Commentary: Hipstix adds Asian fusion to Tchoup restaurant row
New Orleans CityBusiness, Jun 23, 2008 by Tom Fitzmorris
Hipstix
$$
Warehouse District: 870 Tchoupitoulas St.
581-2858
Lunch Monday through Friday. Dinner Monday through Saturday
The Tchoupitoulas Restaurant Row.
I can't say that without hesitation. And it's not because I don't know how to pronounce "Tchoupitoulas."
Anyone old enough to read this newspaper remembers Tchoupitoulas Street downtown as a long row of rough-looking warehouses, not as a place to go for nightlife.
Now it's one cafe after another for blocks and blocks. Some of them -- notably Lucy's Retired Surfer Bar and Grill -- collect a sidewalk full of young adults hanging out after a day at work. A lot of them live in the neighborhood. If any have the urge to move upscale for dinner, they can do so within a block or two.
At the other end of Emeril's block of Tchoupitoulas is Hipstix. It is indeed hip, and if you are, too, you'll grab the chopsticks. They're in a caddy in the middle of the table, along with napkins and Sriracha hot sauce in a big, clear squeeze bottle. The latter is now as much a fixture in Asian restaurants as Tabasco is everywhere else.
The caddy's contents suggest we're in a Vietnamese restaurant. And we are, sort of. But you find almost as much Thai food on the menu. As those two cuisines go, the range of Hipstix's menu options is sparing. More like that of an American gourmet bistro, with about a dozen and a half each of first courses and entrees.
Let's start with these Mama Pham's Asian wings. Chicken wings have always been a staple appetizer on Thai menus, but these might remind you more of Wow.
They're good, though -- uncoated fried drummettes and those two- bone center wing joints, served with a golden, tangy mayonnaise- like sauce. The wings are too hot to handle when they emerge, but you'll find it hard to resist letting yourself be burned. These are good, and they give you enough to split among a table of four with a beer or a cocktail.

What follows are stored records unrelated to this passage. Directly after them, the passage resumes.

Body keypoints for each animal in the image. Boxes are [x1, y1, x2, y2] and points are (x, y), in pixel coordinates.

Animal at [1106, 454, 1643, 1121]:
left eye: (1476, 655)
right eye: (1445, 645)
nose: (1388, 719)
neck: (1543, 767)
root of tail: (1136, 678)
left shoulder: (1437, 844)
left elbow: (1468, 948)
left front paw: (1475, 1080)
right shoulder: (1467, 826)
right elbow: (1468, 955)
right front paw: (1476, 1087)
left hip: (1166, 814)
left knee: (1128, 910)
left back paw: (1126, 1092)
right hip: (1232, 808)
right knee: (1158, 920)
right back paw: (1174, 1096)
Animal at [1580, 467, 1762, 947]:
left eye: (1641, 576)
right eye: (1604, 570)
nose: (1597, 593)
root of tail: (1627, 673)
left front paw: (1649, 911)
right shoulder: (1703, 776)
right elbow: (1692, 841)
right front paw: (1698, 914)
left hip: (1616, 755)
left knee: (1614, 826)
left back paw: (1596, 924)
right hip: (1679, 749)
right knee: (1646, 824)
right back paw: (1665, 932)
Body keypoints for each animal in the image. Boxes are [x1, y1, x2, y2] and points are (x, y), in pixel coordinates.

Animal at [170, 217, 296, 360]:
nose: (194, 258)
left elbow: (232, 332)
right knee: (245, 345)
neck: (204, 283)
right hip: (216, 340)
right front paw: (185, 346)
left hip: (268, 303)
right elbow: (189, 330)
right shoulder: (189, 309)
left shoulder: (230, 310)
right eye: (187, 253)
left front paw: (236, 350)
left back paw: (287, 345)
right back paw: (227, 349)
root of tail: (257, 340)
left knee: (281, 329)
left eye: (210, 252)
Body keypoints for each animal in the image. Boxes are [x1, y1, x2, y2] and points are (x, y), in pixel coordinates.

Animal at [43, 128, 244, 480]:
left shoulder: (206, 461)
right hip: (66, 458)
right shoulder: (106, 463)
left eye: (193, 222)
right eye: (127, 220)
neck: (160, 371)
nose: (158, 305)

The fried egg rolls and the fresh Vietnamese spring rolls are good. The former are big-gauge, jammed with shrimp, crabmeat, and pork shreds. The spring rolls are more refreshing this time of year, with cool boiled shrimp visible through the rice paper. It wraps the shrimp with a pillow of rice noodles (also cool) and sliced pork. On the side is Thai peanut sauce with a squirt of Sriracha; I recommend squirting some more in there.
Hipstix used to have a Vietnamese classic called bo tai chanh. It's basically raw ground beef seasoned heavily with lime juice atop a salad, and Vietnamese restaurants are hesitant enough to serve it to you that it just fell off Hipstix's menu. But it's good, and I'm hoping my mentioning it here brings it back.

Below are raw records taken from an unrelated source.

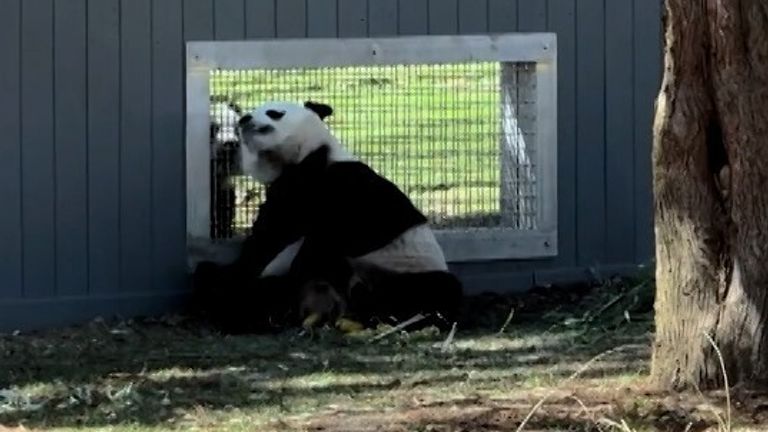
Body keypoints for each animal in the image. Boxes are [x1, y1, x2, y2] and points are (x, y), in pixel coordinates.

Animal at [192, 100, 463, 333]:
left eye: (274, 112)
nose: (245, 118)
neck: (309, 154)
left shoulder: (340, 185)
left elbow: (326, 232)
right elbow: (267, 237)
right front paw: (229, 279)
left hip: (404, 272)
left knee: (439, 290)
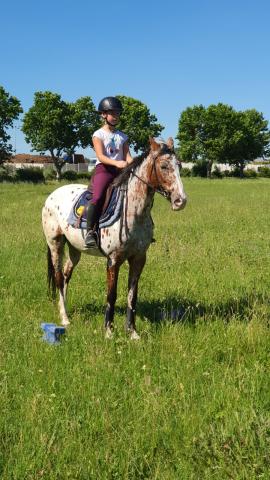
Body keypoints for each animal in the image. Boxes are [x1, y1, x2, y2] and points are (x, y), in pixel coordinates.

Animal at [42, 137, 187, 340]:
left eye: (179, 165)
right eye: (164, 166)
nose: (181, 201)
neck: (134, 211)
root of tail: (53, 195)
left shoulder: (139, 258)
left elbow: (132, 295)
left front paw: (132, 333)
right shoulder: (113, 260)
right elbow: (111, 294)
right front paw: (109, 331)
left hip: (75, 249)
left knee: (65, 275)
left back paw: (66, 309)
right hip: (55, 243)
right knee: (57, 277)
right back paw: (64, 318)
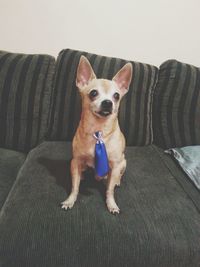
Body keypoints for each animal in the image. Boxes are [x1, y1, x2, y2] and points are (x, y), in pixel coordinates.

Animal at [61, 55, 133, 215]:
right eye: (93, 93)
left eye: (116, 96)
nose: (108, 102)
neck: (98, 130)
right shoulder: (76, 161)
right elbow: (74, 186)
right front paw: (70, 200)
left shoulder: (116, 164)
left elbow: (109, 190)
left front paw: (111, 204)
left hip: (123, 162)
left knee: (117, 176)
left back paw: (116, 180)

The noodle bowls traditional Vietnamese restaurants call "bun" are here but at double the traditional price (Hipstix isn't expensive but bun dishes are usually absurdly cheap). It's grilled meat on top of rice noodles served at room temperature or cooler. I love this stuff. Here you can get grilled chicken, those savory Asian style pork meatballs, or a stir-fry of beef on top of the noodles. Or a Vietnamese oddity: noodles topped with egg rolls. Any of these makes a good light lunch for around $10.
"Siam street noodles" heats up this concept into a full-fledged pasta dish, tossed with rare beef slices (you could also have this with shrimp or chicken) and a thick coconut milk and peanut sauce. It's mildly spicy, fresh-tasting and pretty good. It's different from the familiar pad Thai, which is also available. That has more of a pepper kick.
Both bring way too much food to the table, with the usual miracle: you're uncomfortably full if you eat it all, but the sensation lasts only a few minutes.
The kitchen here gets creative, even impressive, in its specialties. The fish with tomatoes, pineapple and mushrooms is a sleek dish. It was made with striped bass the night I tried it and had a light sauce that reminded me a little of Vietnamese hot fish soup but with much more going on. They call it a ragout, but that's a stretch even given the French heritage in Vietnam. Good dish.
So is the salmon curry, in which the fish is just touched by the Thai red curry sauce but the scallops are right in it. This one is elegant in appearance as well as taste.
If you have a shrimp Jones, an entree described simply as spicy shrimp is exactly that. It gets the same pepper-hot job done that barbecue shrimp does but with a different flavor profile, a little on the sweet side.
Hipstix's environment is clearly tuned to the likes of those people we see at Lucy's. The walls and ceilings are dark, the music is the kind I would never listen to on purpose (but didn't find disturbing), and the service staff is young and sophisticated. Things seem to get going here later in the evening.
Between the many Warehouse District residents and no small number of tourists, things are happening and the streets strike me as quite safe.
I'll report sporadically on other restaurants in the neighborhood during the coming months. It's one of the best areas of town to seek out a meal.